Anticensorship scheme could make site blocking a thing of the past
Computer science researchers at the University of Michigan and the University of Waterloo in Canada have come up with a radical new approach to beating internet censorship.
While current schemes get around site blocks by routing users through outside servers called proxies, the censor sooner or later finds and blocks the proxy, too.
But the new Telex system would essentially turn the whole web into a proxy server, making it virtually impossible for a censoring government to block individual sites.
The researchers are at the proof-of-concept stage, and have created a test system in their lab. They've tested it with a client in Beijing who was able to stream YouTube videos even though the site is blocked there.
"This has the potential to shift the arms race regarding censorship to be in favor of free and open communication," says J Alex Halderman, assistant professor of computer science and engineering at UM.
"The internet has the ability to catalyze change by empowering people through information and communication services. Repressive governments have responded by aggressively filtering it. If we can find ways to keep those channels open, we can give more people the ability to take part in free speech and access to information."
Under the new system, users would need to install Telex software - maybe downloading it from an intermittently available website or borrowing a copy from a friend.
And ISPs outside the censoring nation would need to deploy equipment dubbed Telex stations.
Users wanting to visit a blacklisted site would establish a secure connection to an HTTPS website, which could be any password-protected site that isn't blocked. This is a decoy connection.
The Telex software marks the connection as a Telex request by inserting a secret-coded tag into the page headers. The tag utilizes a cryptographic technique called public-key steganography.

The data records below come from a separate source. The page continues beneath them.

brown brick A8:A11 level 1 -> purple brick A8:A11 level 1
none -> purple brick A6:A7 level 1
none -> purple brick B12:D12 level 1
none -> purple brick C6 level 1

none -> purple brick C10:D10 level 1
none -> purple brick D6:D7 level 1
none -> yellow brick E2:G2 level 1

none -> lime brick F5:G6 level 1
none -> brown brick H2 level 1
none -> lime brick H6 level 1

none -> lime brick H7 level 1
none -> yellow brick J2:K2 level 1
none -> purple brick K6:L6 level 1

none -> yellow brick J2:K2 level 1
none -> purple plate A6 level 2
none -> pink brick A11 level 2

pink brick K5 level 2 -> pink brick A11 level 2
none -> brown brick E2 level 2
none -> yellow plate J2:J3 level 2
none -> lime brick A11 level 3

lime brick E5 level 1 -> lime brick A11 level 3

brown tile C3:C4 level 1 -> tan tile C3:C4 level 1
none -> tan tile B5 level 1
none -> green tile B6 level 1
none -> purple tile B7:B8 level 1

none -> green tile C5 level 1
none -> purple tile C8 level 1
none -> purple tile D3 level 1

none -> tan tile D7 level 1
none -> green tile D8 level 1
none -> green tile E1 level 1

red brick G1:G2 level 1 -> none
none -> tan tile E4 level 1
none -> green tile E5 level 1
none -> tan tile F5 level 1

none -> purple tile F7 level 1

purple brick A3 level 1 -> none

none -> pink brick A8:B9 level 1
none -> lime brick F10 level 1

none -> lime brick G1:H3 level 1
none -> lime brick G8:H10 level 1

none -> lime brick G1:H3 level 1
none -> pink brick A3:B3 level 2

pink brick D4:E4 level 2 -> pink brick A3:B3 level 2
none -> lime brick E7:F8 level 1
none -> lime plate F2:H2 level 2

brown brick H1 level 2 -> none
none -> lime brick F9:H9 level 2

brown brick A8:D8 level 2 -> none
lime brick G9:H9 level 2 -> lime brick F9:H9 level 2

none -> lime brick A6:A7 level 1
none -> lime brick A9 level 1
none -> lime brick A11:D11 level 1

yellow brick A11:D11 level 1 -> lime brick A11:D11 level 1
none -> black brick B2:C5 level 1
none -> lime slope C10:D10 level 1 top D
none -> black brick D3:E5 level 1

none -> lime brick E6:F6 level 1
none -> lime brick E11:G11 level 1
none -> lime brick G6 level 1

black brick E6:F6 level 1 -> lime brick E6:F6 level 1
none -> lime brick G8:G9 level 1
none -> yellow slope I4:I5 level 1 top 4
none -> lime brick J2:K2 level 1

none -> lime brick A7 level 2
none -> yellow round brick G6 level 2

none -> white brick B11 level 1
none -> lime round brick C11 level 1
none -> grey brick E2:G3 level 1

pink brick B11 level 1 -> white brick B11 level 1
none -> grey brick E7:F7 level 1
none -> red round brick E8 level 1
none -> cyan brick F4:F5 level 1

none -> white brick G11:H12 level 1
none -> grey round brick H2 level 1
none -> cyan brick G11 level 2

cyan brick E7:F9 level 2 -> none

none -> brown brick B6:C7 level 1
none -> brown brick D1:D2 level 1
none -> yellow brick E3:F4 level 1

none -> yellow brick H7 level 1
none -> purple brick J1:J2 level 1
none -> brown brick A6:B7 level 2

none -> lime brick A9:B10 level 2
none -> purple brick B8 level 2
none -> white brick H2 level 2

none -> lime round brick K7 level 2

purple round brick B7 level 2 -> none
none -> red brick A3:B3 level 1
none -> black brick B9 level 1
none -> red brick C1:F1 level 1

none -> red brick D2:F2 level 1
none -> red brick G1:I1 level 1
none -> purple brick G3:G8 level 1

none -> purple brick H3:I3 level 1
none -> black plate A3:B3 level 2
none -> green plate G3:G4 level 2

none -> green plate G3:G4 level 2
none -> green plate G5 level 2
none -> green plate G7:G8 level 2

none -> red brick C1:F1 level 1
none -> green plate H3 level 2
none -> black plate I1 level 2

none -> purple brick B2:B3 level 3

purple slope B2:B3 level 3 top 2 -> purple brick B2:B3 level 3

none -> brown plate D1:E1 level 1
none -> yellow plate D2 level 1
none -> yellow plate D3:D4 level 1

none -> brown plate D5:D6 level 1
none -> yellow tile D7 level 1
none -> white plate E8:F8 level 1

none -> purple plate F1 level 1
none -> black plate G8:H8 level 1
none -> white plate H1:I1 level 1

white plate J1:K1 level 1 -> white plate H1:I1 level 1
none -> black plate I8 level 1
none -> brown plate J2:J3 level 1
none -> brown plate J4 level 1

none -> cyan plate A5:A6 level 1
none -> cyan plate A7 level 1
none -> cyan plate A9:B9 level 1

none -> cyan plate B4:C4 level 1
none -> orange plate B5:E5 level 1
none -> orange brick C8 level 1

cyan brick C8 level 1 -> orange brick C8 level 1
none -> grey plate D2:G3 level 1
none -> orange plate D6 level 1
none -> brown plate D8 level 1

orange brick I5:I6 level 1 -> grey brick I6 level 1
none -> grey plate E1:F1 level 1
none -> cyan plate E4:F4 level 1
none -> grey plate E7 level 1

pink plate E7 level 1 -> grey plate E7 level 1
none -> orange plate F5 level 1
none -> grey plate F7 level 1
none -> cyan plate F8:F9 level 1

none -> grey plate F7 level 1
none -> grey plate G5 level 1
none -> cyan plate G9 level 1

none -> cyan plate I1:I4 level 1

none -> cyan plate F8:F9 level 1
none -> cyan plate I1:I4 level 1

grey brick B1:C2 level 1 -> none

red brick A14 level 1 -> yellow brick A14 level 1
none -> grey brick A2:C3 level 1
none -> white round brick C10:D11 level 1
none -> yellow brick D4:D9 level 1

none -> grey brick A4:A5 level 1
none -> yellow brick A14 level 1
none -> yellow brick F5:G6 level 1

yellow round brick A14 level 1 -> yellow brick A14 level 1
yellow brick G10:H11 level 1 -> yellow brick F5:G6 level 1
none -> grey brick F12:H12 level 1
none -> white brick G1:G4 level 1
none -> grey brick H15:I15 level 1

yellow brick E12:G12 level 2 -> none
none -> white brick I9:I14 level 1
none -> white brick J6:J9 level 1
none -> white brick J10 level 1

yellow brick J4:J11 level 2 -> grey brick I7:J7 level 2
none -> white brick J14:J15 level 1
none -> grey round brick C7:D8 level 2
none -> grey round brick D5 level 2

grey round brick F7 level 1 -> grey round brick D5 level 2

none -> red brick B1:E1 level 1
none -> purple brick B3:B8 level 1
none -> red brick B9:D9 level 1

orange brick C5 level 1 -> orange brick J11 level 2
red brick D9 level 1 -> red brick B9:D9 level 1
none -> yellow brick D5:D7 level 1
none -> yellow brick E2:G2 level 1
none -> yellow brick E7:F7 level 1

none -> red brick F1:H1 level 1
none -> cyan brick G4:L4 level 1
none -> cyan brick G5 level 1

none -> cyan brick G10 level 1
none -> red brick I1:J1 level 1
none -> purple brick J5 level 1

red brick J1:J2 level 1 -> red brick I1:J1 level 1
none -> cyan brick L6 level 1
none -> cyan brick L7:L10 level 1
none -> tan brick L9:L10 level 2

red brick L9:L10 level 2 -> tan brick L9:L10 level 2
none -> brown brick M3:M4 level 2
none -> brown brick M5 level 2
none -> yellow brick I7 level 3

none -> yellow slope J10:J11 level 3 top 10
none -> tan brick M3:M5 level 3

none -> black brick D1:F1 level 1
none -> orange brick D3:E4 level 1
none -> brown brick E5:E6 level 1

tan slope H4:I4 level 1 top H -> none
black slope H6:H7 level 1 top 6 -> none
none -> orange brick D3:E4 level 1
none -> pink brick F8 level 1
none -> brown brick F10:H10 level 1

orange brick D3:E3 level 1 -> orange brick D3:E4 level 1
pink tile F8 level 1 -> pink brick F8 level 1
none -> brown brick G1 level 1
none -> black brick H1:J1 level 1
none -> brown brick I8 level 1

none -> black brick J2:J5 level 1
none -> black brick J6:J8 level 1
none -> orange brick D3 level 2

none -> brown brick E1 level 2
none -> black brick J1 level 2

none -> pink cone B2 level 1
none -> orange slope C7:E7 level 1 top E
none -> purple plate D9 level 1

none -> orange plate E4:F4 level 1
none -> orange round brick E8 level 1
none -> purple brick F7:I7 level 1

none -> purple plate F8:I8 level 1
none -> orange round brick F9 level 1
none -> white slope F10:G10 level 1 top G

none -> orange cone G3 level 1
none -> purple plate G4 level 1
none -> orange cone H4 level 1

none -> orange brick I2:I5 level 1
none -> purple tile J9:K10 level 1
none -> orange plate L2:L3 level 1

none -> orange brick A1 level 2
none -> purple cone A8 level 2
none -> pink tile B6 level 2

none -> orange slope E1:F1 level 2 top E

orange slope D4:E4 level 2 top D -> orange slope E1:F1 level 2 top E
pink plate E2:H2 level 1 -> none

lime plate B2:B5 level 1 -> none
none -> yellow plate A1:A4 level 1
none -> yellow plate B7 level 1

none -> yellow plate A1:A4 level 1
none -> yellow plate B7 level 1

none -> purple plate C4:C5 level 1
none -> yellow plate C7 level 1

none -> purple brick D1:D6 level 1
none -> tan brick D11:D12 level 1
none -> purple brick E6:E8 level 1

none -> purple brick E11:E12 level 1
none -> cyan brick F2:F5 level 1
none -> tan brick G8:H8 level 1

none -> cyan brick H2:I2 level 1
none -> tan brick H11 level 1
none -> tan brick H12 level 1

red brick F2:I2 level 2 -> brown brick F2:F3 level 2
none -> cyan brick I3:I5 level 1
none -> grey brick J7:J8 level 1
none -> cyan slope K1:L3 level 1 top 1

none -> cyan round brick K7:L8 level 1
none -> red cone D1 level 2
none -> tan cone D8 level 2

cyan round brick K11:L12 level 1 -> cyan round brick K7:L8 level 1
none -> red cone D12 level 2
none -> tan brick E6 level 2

"Steganography is hiding the fact that you're sending a message at all," says Halderman. "We're able to hide it in the cryptographic protocol so that you can't even tell that the message is there."
The user's request passes through routers at various ISPs, some of which would be Telex stations. These stations would hold a private key that lets them recognize tagged connections from Telex clients, and would divert the connections so that the user could get to any site on the internet.
Under this system, though, large segments of the internet would need to be involved through participating ISPs.
"The problem with any one company doing this, for example, is they become a target. It's a collective action problem," says Halderman.
"You want to do it on a wide scale that makes connecting to the internet almost an all or nothing proposition for the repressive state."